Last year, Johan Franzen emerged as more than a secondary scoring option in the playoffs, potting 13 goals, tied with Sidney Crosby for the league lead, and five game-winners, after scoring 27 in the regular season. He’s got nine in the playoffs so far this spring.
The biggest hero to emerge from seemingly nowhere in 2009 — especially over the past week or so — is Daniel Cleary. The former Blackhawk now has four goals over his past three games, and leads all players in the playoffs with a plus-13 rating. Cleary’s goal that gave the Wings a 2-1 lead in the second is a perfect illustration of why the Wings are so lethal this time of year: They are the best at making teams pay for their mistakes.
Brent Seabrook wound up to take a slapshot from the point but instead shot right into Cleary’s equipment. From there, it was simply a matter of Cleary winning the race to the puck, and the next thing you know he was loose on a breakaway, made an effective but simple deke to beat Nikolai Khabibulin on his blocker side and that was it.
Mikael Samuelsson is another example, as he’s now scored the game-winning goal in each of the first two games of the series.
• The Blackhawks played much better in Game 2 then in the opener, outshooting the Wings by a slight 39-38 margin, and they probably deserved to win. Jonathan Toews scored both of Chicago’s goals, and both could probably be described as “ugly” scores. His first marker came on what was probably intended as a centering pass for a teammate, but instead it bounced off Jonathan Ericsson’s skate and past Osgood for a 1-0 lead. On his second goal he camped out in front of the net and stuffed home a rebound off a Kris Versteeg shot from the point.
Toews’ playoff beard is starting to grow on me. He looks kind of like a Civil War general.
Around the hockey world
There was no resolution to the Coyotes bankruptcy situation to come from Tuesday’s hearing, and the judge overseeing the case ordered the two sides to mediation. The main question as judge Redfield Baum sees it is whether the team should be allowed to move to Hamilton, Ontario — a solution the NHL claims is a logistical impossibility for the 2009-10 season with only four and a half months before opening night.

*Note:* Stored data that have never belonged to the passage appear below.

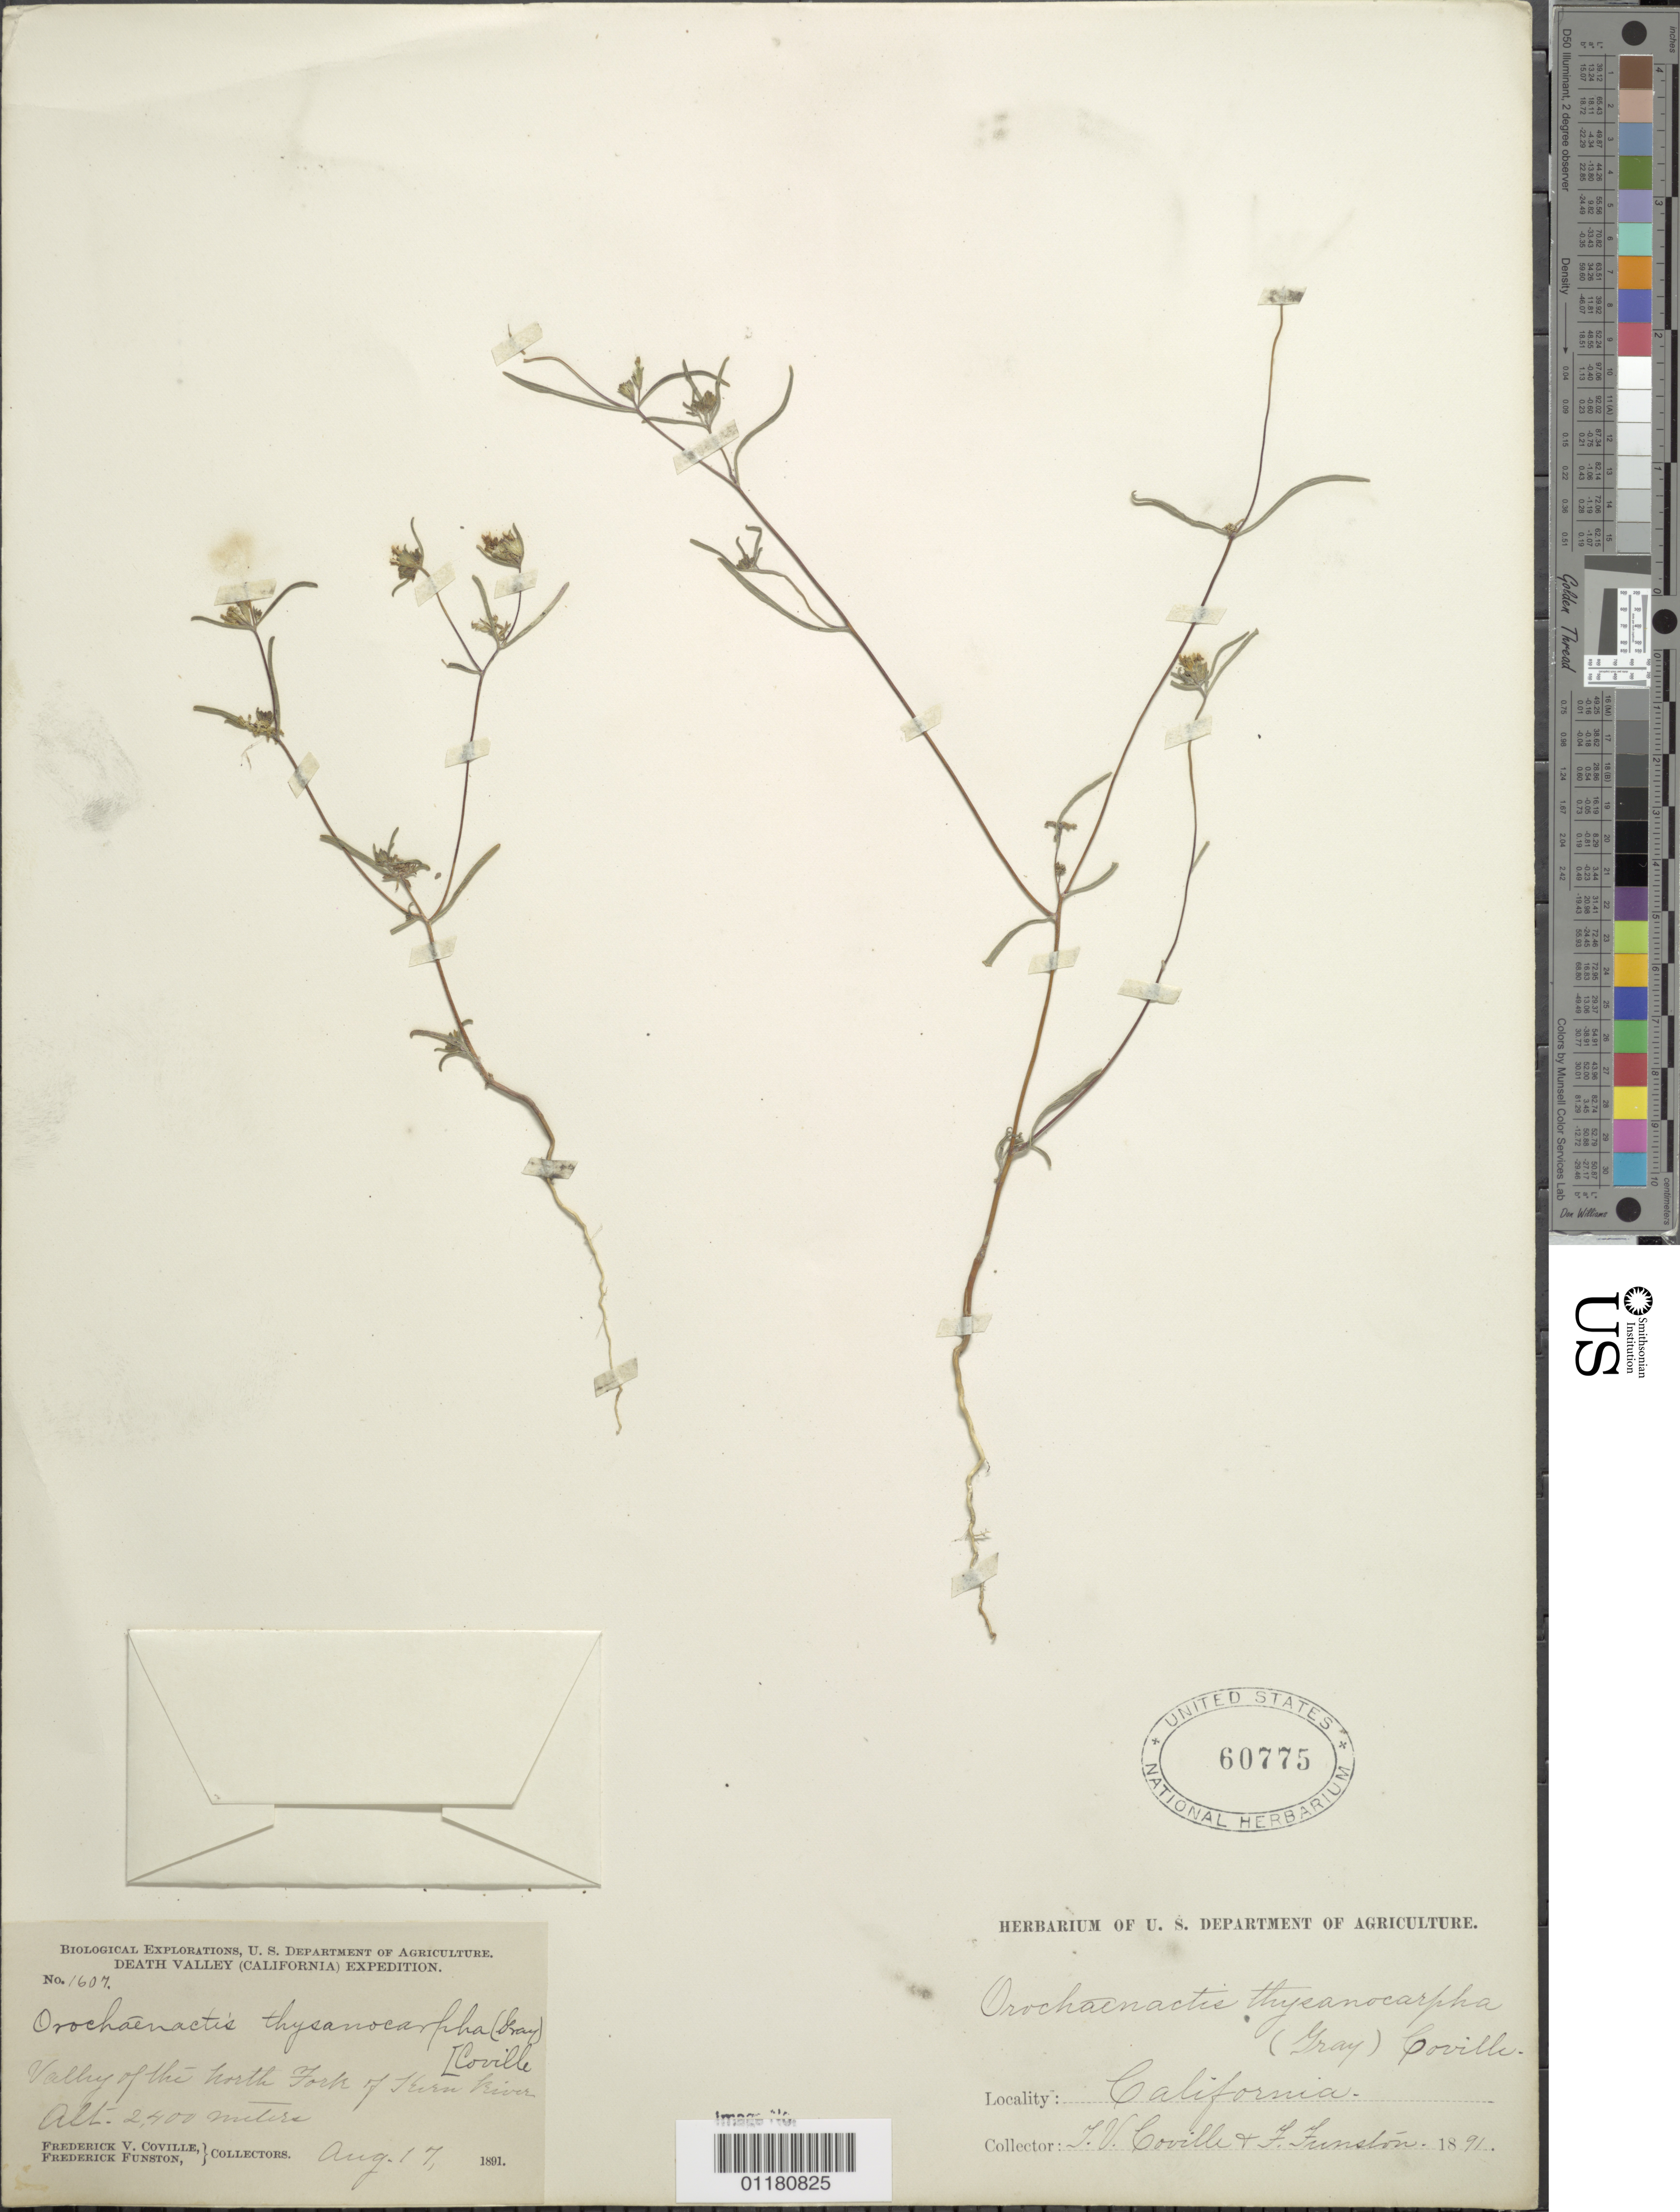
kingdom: Plantae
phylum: Tracheophyta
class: Magnoliopsida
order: Asterales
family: Asteraceae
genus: Orochaenactis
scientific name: Orochaenactis thysanocarpha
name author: (A. Gray) Coville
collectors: F. V. Coville & F. Funston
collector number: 1607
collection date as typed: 17 Aug 1891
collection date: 1891-08-17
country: United States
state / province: California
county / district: Tulare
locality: Valley of the north Fork of Kern River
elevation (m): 2400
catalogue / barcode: US 60775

• The OHL’s Windsor Spitfires won their first game at the 2009 Memorial Cup, handing the WHL’s Kelowna Rockets their first loss. That means with one game to play in the opening round robin, all four teams are alive for the championship. The two QMJHL teams — the host Rimouski Oceanic and playoff champ Drummondville Voltiguers — play tonight, with the winner basically getting a “bye” into the semifinal. The loser of tonight’s game will play Windsor on Thursday night, and the winner of that game will play the winner of tonight’s game Friday. Kelowna awaits that entire mess to sort itself out, and they’ll get whoever’s left standing in the title game Sunday.
• The Houston Aeros visited Winnipeg for the first two games of the AHL’s Western Conference Finals, with the host Manitoba Moose holding serve at home. The Aeros then lost Game 3 at home Monday, and face elimination when the two teams play Game 4 at the Honda Center in Houston tonight. The Moose will be trying for their 11th consecutive victory of these Calder Cup Playoffs.
In the Eastern Conference, the Hershey Bears and Providence Bruins split the first two games of the series in Hershey, and will play Game 3 on Friday night.